--- SOURCE EXTRACT ---
Below, the packages required for data analysis and visualization are loaded.
library(tidyverse)
library(magrittr)
library(zoo)
library(DT)
Serebii.net keeps a list of all the Pokémon in the various games in the franchise. The data on this site is in a wide format where each Pokémon gets its own unique row in the table. Here’s a snapshot:
Below, we load the HTML data from the site and extract the table of interest into a data frame. Then we export that data frame to .csv and reload it.
my_url1 <- "https://www.serebii.net/pokemon/nationalpokedex.shtml"
dat <- try(xml2::read_html(my_url1))
--- GIVEN DATA ---
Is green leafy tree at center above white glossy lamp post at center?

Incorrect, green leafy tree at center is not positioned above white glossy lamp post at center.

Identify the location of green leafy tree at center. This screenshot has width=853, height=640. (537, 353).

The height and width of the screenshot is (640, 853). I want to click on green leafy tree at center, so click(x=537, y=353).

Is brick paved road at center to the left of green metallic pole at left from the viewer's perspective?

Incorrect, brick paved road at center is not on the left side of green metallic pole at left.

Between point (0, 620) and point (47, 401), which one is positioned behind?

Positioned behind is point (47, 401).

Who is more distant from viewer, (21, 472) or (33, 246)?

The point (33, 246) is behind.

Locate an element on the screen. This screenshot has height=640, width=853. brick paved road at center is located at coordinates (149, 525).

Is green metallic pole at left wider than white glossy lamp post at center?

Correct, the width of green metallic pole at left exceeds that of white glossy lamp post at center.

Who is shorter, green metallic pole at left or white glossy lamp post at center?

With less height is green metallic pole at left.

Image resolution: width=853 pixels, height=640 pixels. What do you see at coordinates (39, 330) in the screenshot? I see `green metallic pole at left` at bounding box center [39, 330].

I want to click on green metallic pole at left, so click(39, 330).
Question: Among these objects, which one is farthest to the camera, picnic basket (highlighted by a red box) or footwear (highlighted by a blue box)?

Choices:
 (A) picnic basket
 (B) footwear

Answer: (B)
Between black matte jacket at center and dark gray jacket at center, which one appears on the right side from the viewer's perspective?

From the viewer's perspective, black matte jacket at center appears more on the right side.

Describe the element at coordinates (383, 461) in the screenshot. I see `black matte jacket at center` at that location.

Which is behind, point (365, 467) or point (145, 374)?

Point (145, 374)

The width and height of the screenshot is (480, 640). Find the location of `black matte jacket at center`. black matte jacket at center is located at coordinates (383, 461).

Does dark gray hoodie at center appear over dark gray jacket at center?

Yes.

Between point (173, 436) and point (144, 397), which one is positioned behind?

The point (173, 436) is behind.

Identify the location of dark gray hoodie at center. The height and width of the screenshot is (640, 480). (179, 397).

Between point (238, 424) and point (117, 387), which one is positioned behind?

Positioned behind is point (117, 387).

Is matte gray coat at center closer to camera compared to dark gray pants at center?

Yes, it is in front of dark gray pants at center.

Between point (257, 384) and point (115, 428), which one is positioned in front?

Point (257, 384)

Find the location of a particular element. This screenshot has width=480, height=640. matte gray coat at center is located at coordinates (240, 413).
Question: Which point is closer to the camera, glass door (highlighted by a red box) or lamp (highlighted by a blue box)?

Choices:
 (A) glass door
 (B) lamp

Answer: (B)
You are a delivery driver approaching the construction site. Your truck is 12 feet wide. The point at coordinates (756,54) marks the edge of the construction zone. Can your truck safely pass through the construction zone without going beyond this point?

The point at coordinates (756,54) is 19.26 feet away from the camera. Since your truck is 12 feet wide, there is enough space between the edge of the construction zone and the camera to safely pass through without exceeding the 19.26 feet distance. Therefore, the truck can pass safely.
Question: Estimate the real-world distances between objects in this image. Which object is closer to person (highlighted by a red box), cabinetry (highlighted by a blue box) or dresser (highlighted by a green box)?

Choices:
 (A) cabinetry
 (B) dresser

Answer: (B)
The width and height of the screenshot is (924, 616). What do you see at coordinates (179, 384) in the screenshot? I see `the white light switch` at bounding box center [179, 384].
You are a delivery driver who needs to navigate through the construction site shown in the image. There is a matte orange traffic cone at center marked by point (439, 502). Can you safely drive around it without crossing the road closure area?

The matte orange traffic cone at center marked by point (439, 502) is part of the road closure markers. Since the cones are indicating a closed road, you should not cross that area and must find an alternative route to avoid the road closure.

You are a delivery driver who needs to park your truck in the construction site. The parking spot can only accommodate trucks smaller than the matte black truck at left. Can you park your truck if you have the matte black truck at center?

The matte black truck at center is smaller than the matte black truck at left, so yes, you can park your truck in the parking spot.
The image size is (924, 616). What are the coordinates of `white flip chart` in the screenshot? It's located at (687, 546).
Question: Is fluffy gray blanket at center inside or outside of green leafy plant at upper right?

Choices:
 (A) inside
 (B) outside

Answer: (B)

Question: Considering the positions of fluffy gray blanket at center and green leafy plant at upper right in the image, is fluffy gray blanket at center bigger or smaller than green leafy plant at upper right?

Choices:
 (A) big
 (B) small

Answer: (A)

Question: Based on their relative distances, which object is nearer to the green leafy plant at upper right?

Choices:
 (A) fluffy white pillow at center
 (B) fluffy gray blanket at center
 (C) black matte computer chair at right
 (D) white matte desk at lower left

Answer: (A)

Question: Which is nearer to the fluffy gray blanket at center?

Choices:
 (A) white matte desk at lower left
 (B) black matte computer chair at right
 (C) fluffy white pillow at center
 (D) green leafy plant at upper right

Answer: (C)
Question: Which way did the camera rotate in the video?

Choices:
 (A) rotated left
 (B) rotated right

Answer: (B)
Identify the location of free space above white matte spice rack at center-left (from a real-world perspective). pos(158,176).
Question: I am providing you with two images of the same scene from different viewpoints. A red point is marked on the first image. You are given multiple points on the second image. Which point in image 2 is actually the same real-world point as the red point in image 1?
---
_TASK REQUIREMENTS_. From the Pokémon data tutorial, extract the passage between "library(tidyverse)" and "dat <- try(xml2::read_html(my_url1))", inclusive. The records have no connection to the Pokémon data tutorial.

_RESULT_.
library(tidyverse)
library(magrittr)
library(zoo)
library(DT)
Serebii.net keeps a list of all the Pokémon in the various games in the franchise. The data on this site is in a wide format where each Pokémon gets its own unique row in the table. Here’s a snapshot:
Below, we load the HTML data from the site and extract the table of interest into a data frame. Then we export that data frame to .csv and reload it.
my_url1 <- "https://www.serebii.net/pokemon/nationalpokedex.shtml"
dat <- try(xml2::read_html(my_url1))